Last week, a special master appointed in a billing probe found misconduct on the part of attorneys who led the $300 million class-action settlement with State Street Corp. In a hearing in Massachusetts, the special master recommended that a significant chunk of the $75 million awarded to attorneys be returned.

Labaton Sucharow LLP, Thornton Law Firm LLP and Lieff Cabraser Heimann & Bernstein served as lead counsel on the case. They said they overstated the value of their work by 10 percent by double billing for some work done by attorneys brought on for document review.

U.S. District Judge Mark L. Wolf appointed a special master, retired federal Judge Gerald Rosen, who said a fee paid to the attorneys in the case raised a red flag.

Last week, Wolf expressed concern about Arkansas Teacher Retirement System's ability to remain as the lead plaintiff.

Labaton Sucharow said Thursday in a written statement that law firm officials strongly disagree with the assertion that there was any misconduct in the State Street case.

"The $300 million settlement achieved by the class representative and the attorneys was an excellent result, praised by the court. This recent development involves a payment made to an attorney who originally referred our firm to ATRS," the law firm said. "Referral fees are legal and common, and Massachusetts permits lawyers who refer clients in a case to receive a referral payment. In the State Street case, class counsel provided such a referral payment which was made from the attorney's fees awarded to class counsel. We complied with all disclosure requirements."

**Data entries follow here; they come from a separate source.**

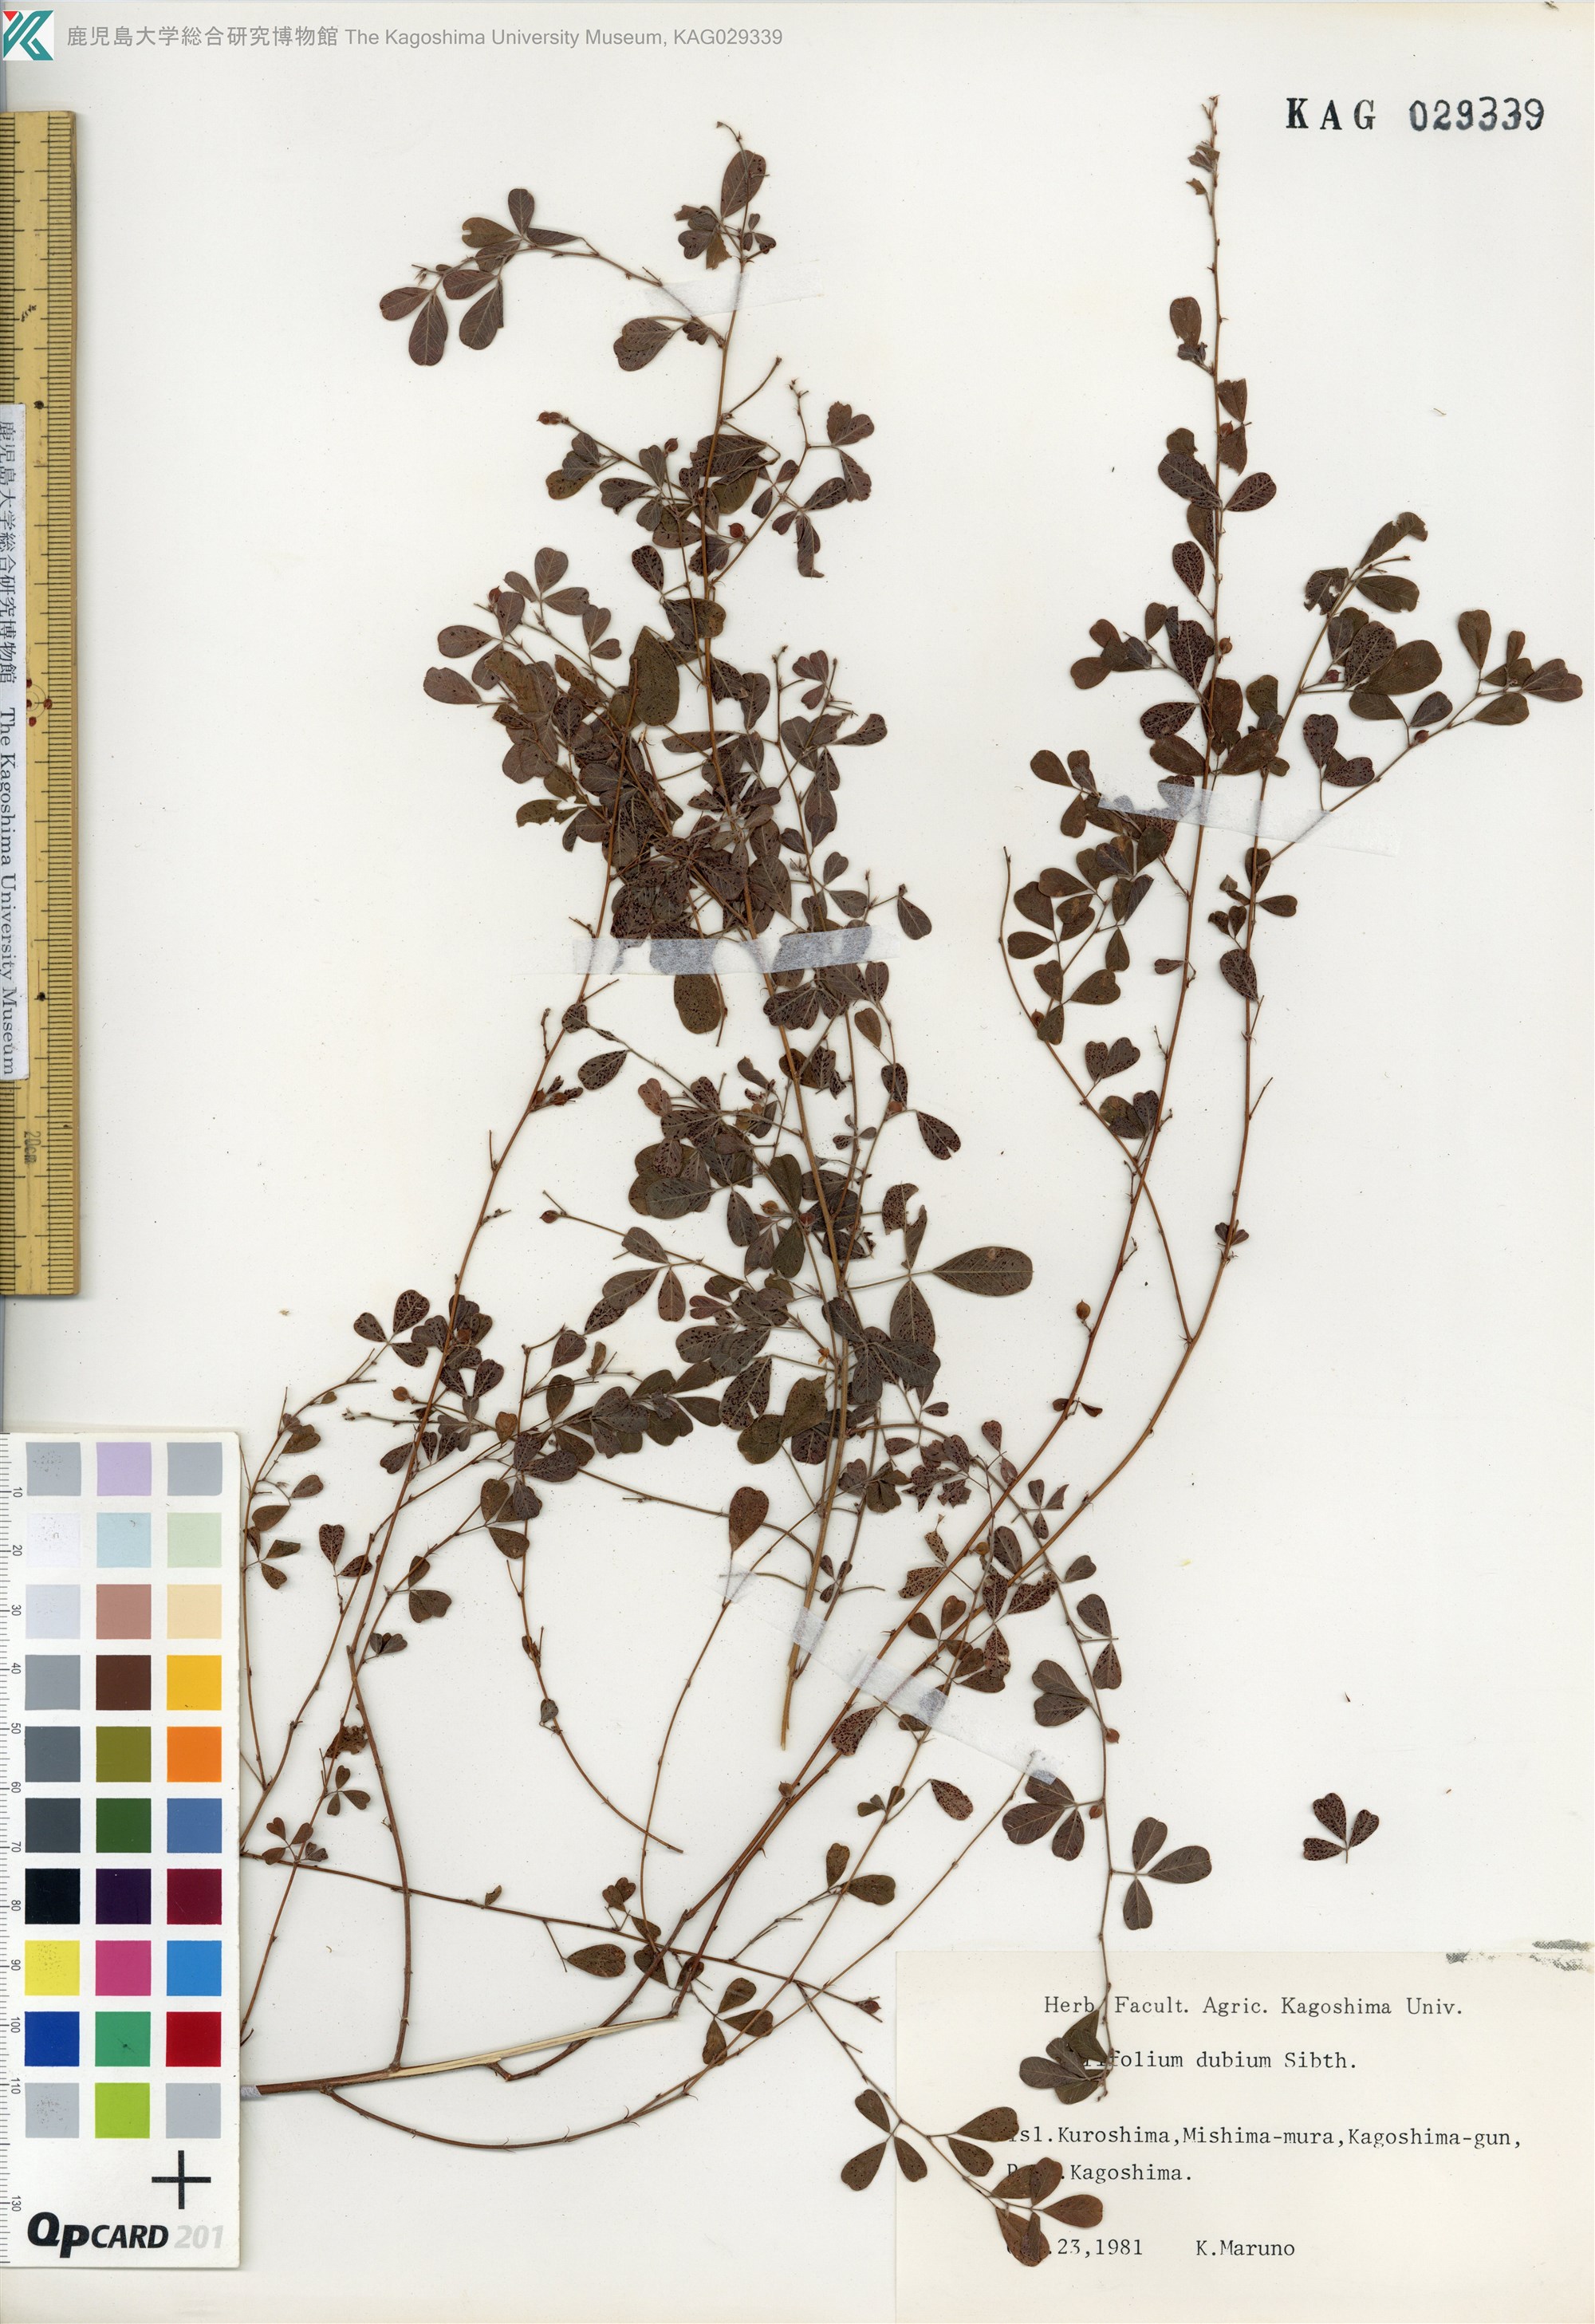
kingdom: Plantae
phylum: Tracheophyta
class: Magnoliopsida
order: Fabales
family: Fabaceae
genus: Trifolium
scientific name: Trifolium dubium
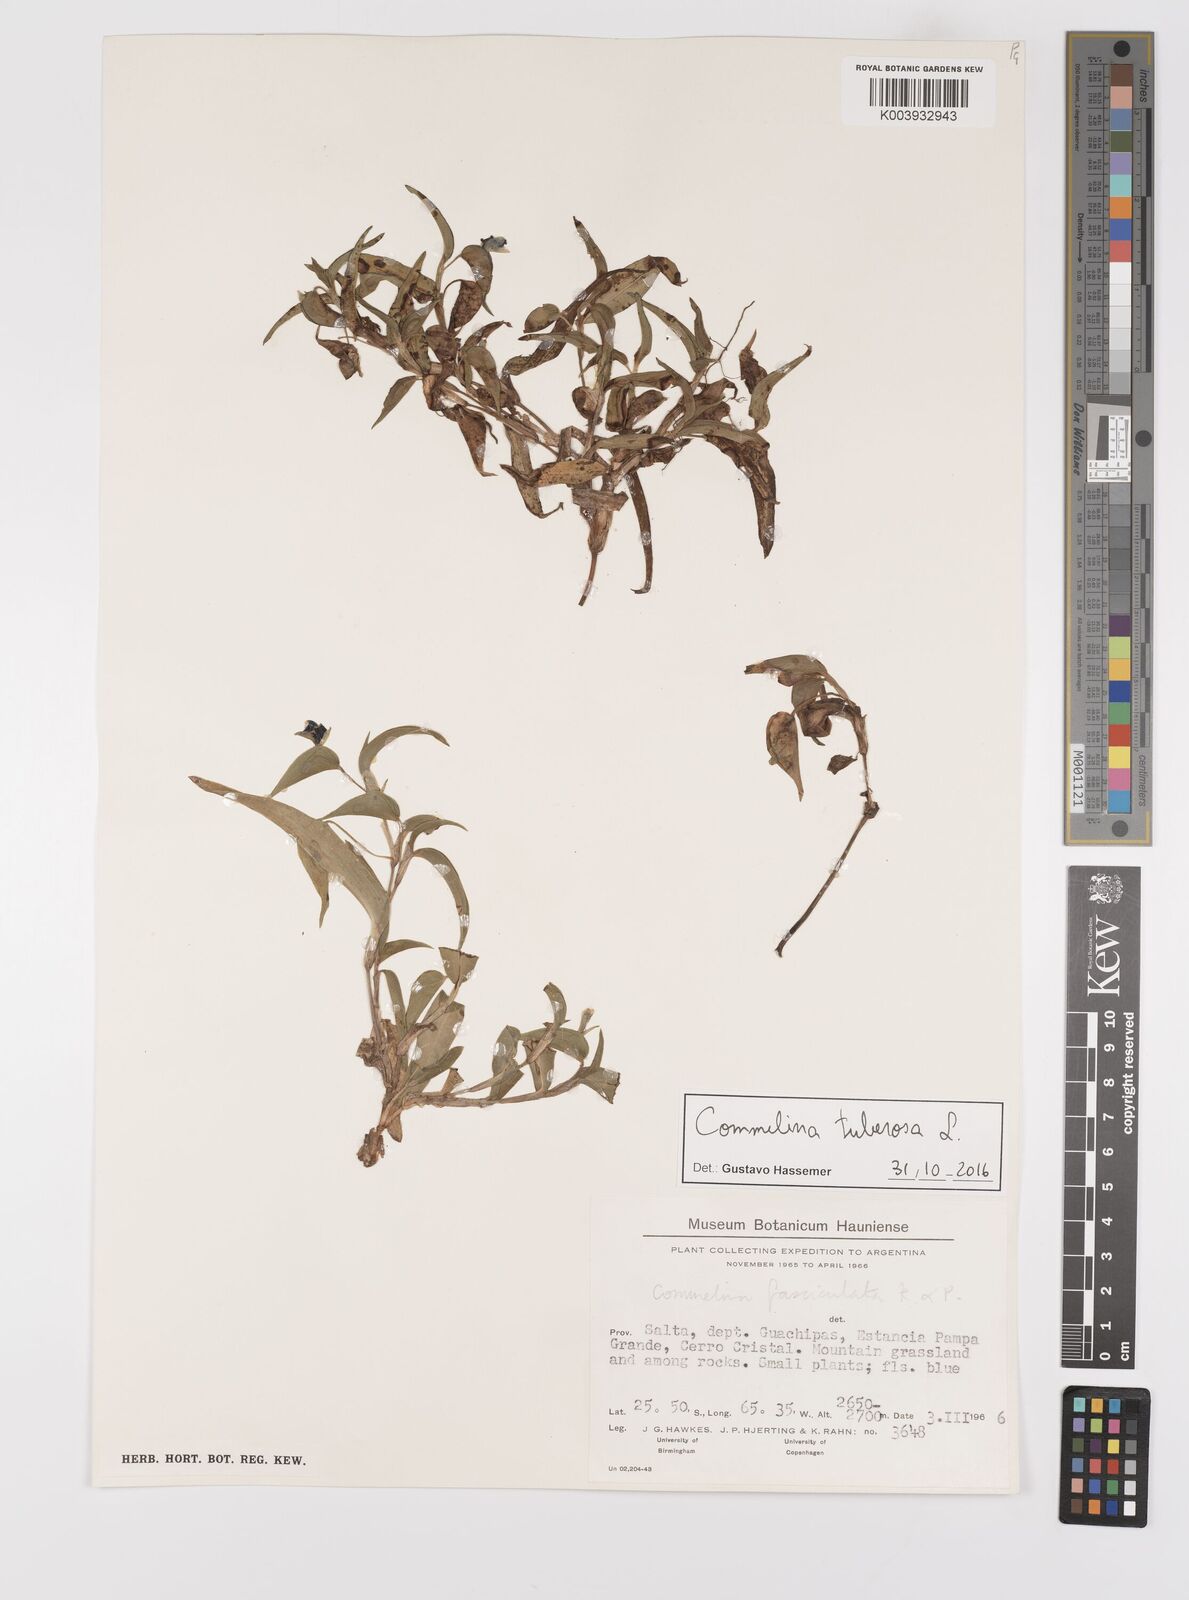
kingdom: Plantae
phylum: Tracheophyta
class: Liliopsida
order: Commelinales
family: Commelinaceae
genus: Commelina
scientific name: Commelina tuberosa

The initial focus of the special master's inquiry was an allegation of double counting of attorney hours. The law firm said the error was inadvertent, immediately disclosed to the court and had no impact on the legal fees -- which were pre-established as a percentage of the overall award in the case.

Asked about Hopkins' decision to remain class representative, the the retiree system's board chairman, Jeff Stubblefield of Charleston, said Thursday he wanted Hopkins to know Monday that the board would support him no matter what he decided.

"He felt like he had to stay with this because it was expected," Stubblefield said. "He feels like it's his responsibility to get our money back."

But Trustee Andrea Lea of Russellville, who is the Republican state auditor, said Thursday in a written statement, "I was surprised to find out about the existence of this case, thus I've requested more documents and information from the Director."

"At this point, I feel that a more open discussion is warranted about this case as well as any others ATRS is involved in," she said.

Lea's chief of staff, Skot Covert, said, "Part of what the auditor has requested is the audio recording and minutes of the previous meeting to determine if the decision to remain as lead plaintiff is consistent with the recommendation of the board."

Hopkins said he provided the trustees with a list of 12 class-action cases still in litigation in which the system serves as a class representative.

The trustees Monday also asked Hopkins to review whether there were any lawsuits in which the system could stop being lead plaintiff and not be financially hurt.

Information for this article was contributed by Chris Villani of legal news website law360.com.